__Section du document__
%%

Conversation 19891 - Et haran mourut devant son pere

NathanninNathan
Mardi 26 octobre 2004 - 23:00

Kvod harabbanim,

J’ai trouvé une analyse très intéressante du midrash d’un verset de la Parachat Noah, où l’auteur a reconstruit le midrash point par point.

Rabbi Avraham ben HaRambam disait que ceux qui prennent tout au pied de la lettre dans un midrash sont des fous, ceux qui ne prennent rien des hérétiques.
Le débat se pose donc en ces termes : Masorah (tradition) ou Aggada (exégèse), ou si on préfère réalité historique ou parabole morale ?
L’auteur de cet article a proposé la voie du milieu : Aggada, mais reconstruite à partir d’une lecture minutieuse du texte.
La question ayant été posée à plusieurs reprises sur le site, je souhaiterais faire profiter les cheelanautes de cet article.

Midrash Bereshit Rabba 38 :16 : interprétation du verset “Et Haran mourut devant son père” (Ber 11 :30)
(Le midrash est en capitales, la reconstruction en minuscules)

R. HIYYA PETIT-FILS DE R. ADA DE YAFFO [DIT] :

TERA’H ETAIT IDOLATRE.

%%

__Extrait des données__
%%

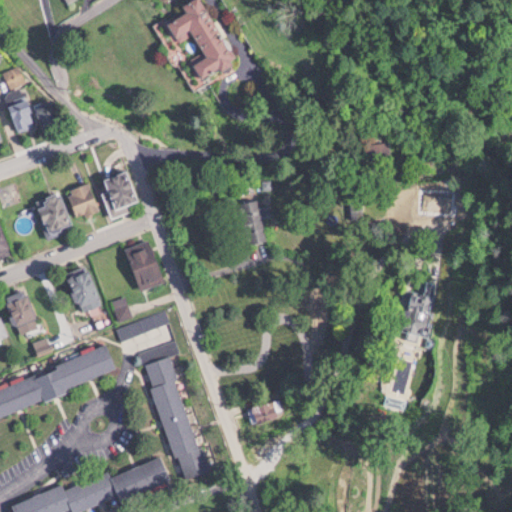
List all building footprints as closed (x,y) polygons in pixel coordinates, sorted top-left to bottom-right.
[(208,54),(197,60),(205,76),(238,59),(207,0),(187,0),(185,1),(190,11),(171,20),(180,39),(196,30),(208,54)] [(10,82),(23,81),(21,66),(8,67),(10,82)] [(36,123),(26,85),(8,89),(18,128),(36,123)] [(392,156),(388,138),(367,143),(371,161),(392,156)] [(130,202),(139,199),(131,169),(107,175),(111,189),(106,190),(113,215),(132,209),(130,202)] [(101,208),(90,180),(68,189),(79,217),(101,208)] [(46,230),(72,226),(66,192),(41,196),(46,230)] [(249,241),(269,238),(263,207),(262,207),(260,197),(242,200),(249,241)] [(350,220),(367,218),(364,199),(348,201),(350,220)] [(0,218),(0,251),(13,246),(0,219),(0,218)] [(165,280),(152,238),(128,245),(141,288),(165,280)] [(81,310),(103,304),(93,268),(71,274),(81,310)] [(27,288),(9,294),(22,332),(41,325),(27,288)] [(114,300),(121,319),(133,314),(126,295),(114,300)] [(122,339),(170,322),(165,309),(117,326),(122,339)] [(0,338),(8,337),(3,315),(0,315),(0,338)] [(52,349),(47,337),(36,341),(40,353),(52,349)] [(144,348),(179,474),(205,467),(173,352),(180,350),(176,339),(144,348)] [(0,413),(118,369),(109,343),(0,384),(0,413)] [(248,406),(253,422),(284,412),(279,396),(248,406)] [(112,473),(110,468),(15,502),(18,511),(58,511),(74,507),(75,509),(120,493),(122,497),(172,480),(163,455),(112,473)]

%%

__Tâche__
Reproduisez intégralement, sans la moindre modification, le message consacré au midrash sur la mort de Haran.

__Réponse attendue__
Conversation 19891 - Et haran mourut devant son pere

NathanninNathan
Mardi 26 octobre 2004 - 23:00

Kvod harabbanim,

J’ai trouvé une analyse très intéressante du midrash d’un verset de la Parachat Noah, où l’auteur a reconstruit le midrash point par point.

Rabbi Avraham ben HaRambam disait que ceux qui prennent tout au pied de la lettre dans un midrash sont des fous, ceux qui ne prennent rien des hérétiques.
Le débat se pose donc en ces termes : Masorah (tradition) ou Aggada (exégèse), ou si on préfère réalité historique ou parabole morale ?
L’auteur de cet article a proposé la voie du milieu : Aggada, mais reconstruite à partir d’une lecture minutieuse du texte.
La question ayant été posée à plusieurs reprises sur le site, je souhaiterais faire profiter les cheelanautes de cet article.

Midrash Bereshit Rabba 38 :16 : interprétation du verset “Et Haran mourut devant son père” (Ber 11 :30)
(Le midrash est en capitales, la reconstruction en minuscules)

R. HIYYA PETIT-FILS DE R. ADA DE YAFFO [DIT] :

TERA’H ETAIT IDOLATRE.